PROBLEM REQUIREMENTS
Find every line in the listing below that contains the string "kern", and copy each of those lines.

↓↓↓

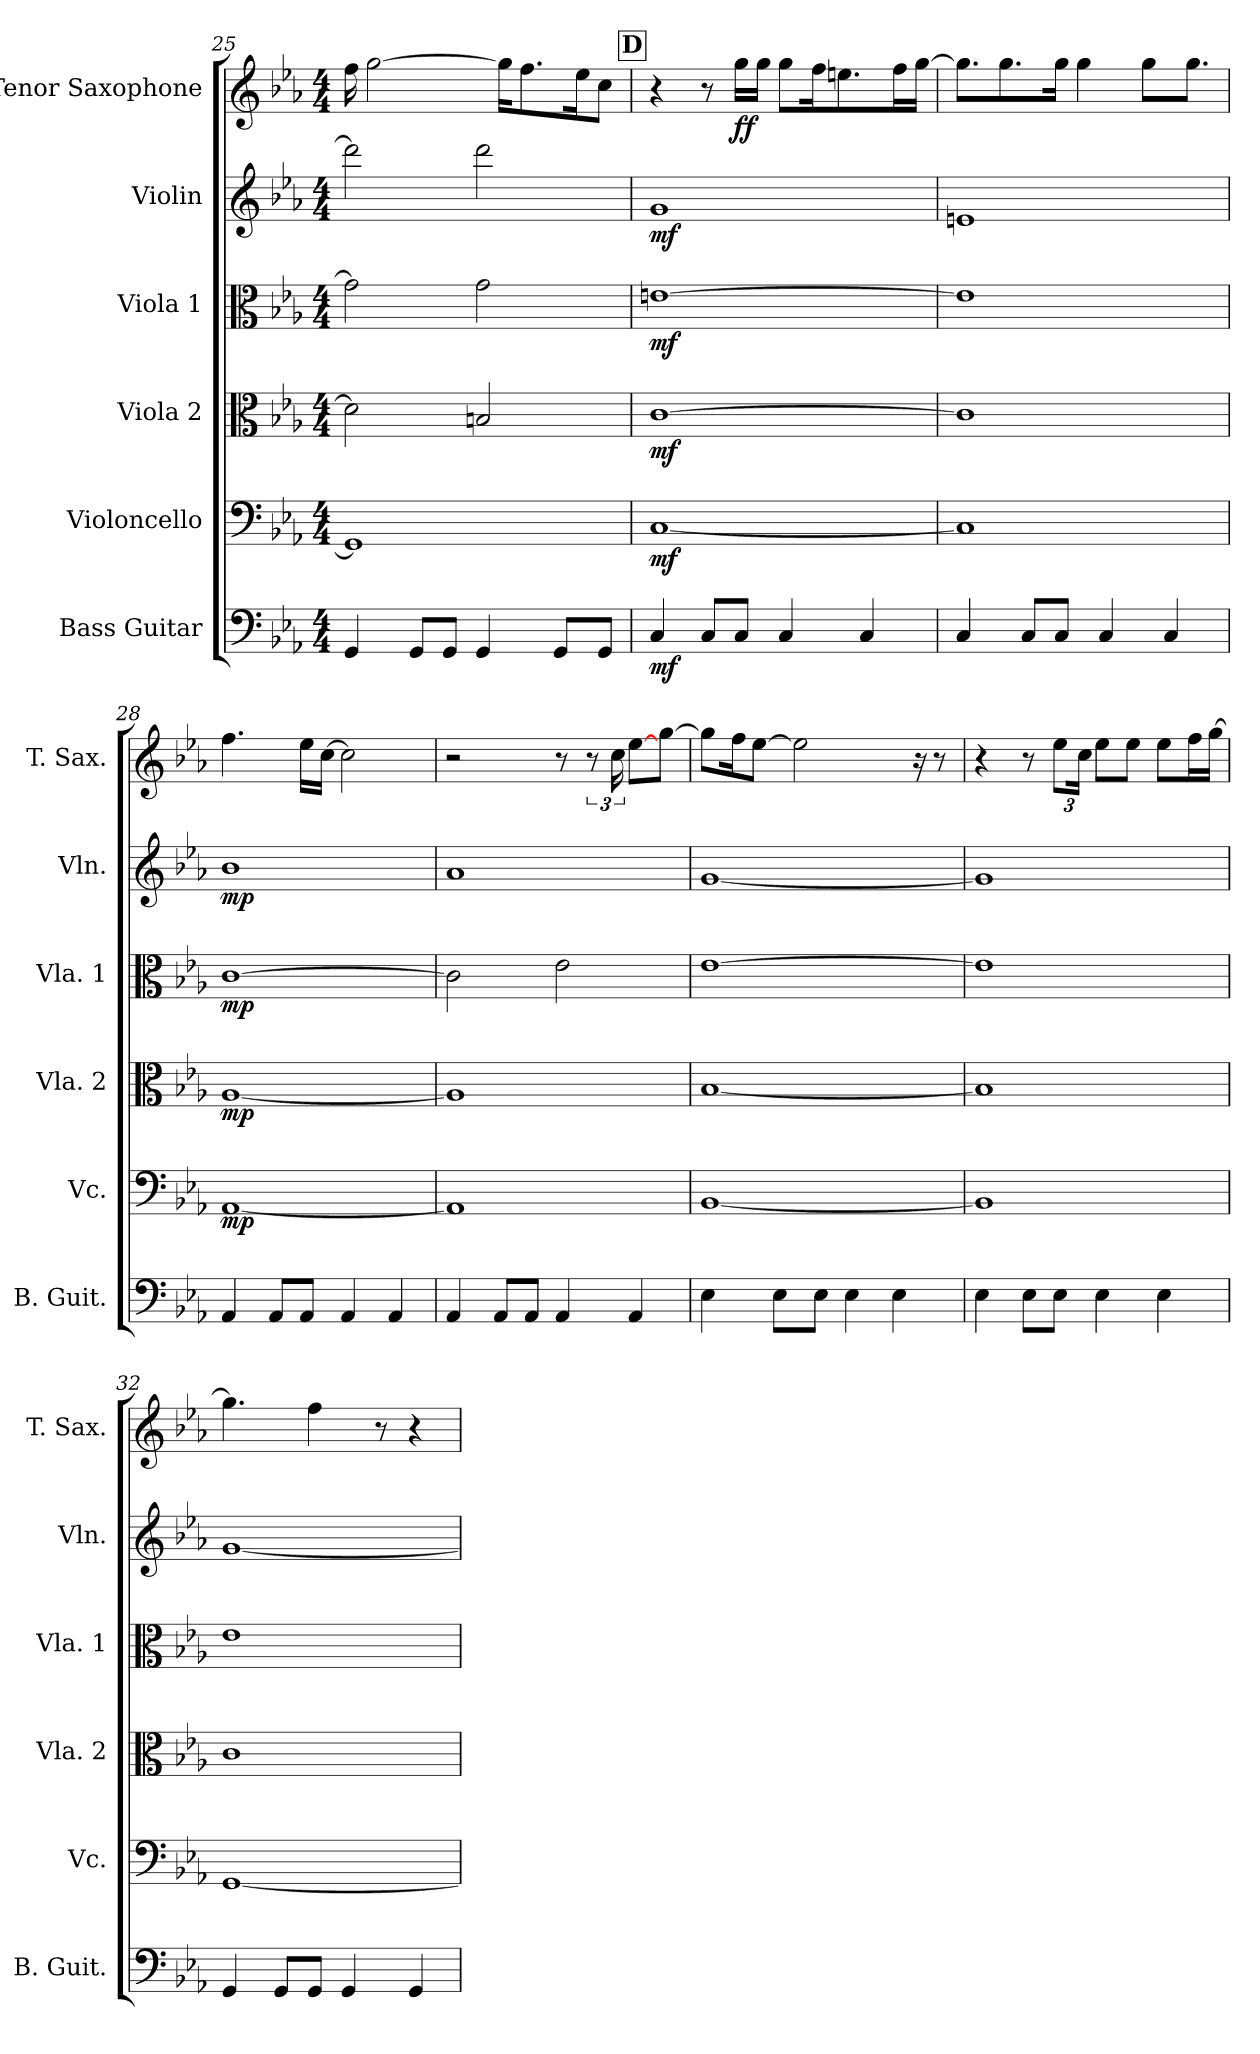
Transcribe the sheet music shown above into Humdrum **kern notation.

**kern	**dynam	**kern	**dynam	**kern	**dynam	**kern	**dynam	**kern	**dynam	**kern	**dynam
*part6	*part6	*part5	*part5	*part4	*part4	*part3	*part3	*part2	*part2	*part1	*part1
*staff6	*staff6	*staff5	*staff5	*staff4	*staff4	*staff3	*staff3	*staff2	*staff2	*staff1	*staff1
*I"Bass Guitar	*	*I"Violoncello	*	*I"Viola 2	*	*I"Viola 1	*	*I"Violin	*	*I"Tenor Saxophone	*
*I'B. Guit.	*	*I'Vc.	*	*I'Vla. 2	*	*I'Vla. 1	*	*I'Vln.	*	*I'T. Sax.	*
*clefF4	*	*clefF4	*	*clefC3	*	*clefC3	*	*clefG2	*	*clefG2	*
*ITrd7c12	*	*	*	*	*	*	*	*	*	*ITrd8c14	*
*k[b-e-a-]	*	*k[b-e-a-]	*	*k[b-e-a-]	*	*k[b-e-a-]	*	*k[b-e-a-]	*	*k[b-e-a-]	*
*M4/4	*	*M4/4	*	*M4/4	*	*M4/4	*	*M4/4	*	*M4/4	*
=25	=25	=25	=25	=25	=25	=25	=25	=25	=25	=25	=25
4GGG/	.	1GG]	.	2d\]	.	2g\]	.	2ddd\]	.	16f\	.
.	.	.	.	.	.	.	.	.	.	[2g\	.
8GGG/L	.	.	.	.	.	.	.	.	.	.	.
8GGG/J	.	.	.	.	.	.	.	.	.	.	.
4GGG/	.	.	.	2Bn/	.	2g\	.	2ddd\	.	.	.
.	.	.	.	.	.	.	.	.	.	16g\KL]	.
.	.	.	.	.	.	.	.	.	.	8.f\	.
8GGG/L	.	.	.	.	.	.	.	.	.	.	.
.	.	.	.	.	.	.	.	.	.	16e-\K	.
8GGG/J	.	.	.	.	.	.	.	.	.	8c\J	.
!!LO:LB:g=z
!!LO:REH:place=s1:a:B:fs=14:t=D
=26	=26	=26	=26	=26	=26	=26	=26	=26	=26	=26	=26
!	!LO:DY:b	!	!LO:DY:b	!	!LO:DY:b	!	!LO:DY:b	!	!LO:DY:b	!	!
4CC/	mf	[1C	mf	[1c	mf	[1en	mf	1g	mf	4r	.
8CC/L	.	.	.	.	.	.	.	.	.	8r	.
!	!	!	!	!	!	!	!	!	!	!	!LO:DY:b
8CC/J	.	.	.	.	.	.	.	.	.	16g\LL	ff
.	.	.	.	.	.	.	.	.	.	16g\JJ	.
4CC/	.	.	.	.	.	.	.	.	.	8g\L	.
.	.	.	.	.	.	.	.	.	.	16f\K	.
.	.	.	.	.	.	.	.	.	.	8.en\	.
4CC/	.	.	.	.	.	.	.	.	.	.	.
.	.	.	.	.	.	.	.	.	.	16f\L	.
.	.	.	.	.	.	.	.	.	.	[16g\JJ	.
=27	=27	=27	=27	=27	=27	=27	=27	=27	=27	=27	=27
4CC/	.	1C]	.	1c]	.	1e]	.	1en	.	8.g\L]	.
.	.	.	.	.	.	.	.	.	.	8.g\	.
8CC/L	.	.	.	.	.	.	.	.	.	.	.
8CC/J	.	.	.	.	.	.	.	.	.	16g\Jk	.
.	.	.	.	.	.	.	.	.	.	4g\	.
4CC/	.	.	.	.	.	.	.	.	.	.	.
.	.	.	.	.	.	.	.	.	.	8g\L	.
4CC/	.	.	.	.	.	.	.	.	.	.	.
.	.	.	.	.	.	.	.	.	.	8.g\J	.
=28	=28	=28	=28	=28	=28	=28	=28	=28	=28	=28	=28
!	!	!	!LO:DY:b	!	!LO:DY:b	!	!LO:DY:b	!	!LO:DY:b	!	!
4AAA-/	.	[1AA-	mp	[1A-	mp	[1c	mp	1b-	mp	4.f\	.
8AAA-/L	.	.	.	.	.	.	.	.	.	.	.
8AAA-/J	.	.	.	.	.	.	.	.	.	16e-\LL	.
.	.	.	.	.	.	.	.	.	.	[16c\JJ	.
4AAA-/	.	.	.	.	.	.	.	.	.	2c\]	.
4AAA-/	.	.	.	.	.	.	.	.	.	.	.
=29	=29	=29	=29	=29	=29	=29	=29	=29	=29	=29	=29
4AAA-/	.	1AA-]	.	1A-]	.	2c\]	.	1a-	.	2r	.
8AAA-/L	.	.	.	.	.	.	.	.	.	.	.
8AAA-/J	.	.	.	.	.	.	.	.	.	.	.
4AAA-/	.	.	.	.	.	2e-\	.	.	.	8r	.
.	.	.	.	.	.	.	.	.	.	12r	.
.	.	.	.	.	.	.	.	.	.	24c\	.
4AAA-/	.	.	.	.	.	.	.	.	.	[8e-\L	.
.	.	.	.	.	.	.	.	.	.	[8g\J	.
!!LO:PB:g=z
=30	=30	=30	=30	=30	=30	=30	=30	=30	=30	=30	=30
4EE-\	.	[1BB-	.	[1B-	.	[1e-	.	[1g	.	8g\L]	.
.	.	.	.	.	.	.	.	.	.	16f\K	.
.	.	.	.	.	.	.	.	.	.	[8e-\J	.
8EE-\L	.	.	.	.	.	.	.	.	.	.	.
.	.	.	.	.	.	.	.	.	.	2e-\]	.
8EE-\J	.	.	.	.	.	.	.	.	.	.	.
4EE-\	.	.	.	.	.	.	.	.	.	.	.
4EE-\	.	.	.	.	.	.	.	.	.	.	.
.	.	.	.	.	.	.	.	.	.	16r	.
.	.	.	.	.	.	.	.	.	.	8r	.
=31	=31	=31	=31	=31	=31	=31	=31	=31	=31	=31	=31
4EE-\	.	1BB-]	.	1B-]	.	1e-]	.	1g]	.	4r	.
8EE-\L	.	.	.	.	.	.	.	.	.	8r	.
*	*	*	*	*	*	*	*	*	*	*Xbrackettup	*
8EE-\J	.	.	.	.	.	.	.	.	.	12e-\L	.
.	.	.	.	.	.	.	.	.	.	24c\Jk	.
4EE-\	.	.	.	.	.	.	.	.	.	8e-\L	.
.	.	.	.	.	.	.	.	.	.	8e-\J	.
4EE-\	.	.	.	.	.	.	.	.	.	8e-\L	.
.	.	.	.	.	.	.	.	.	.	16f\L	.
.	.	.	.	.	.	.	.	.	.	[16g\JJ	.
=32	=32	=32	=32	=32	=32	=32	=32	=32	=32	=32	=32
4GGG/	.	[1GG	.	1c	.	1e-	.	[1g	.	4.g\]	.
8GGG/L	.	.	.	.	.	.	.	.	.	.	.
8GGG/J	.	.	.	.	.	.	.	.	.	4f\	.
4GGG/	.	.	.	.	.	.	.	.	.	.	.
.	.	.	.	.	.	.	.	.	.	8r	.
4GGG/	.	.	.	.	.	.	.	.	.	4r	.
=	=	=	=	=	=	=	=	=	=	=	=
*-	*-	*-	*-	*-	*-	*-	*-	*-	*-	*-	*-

↑↑↑

THE RESPONSE
Transcribe the sheet music shown above into Humdrum **kern notation.
**kern	**dynam	**kern	**dynam	**kern	**dynam	**kern	**dynam	**kern	**dynam	**kern	**dynam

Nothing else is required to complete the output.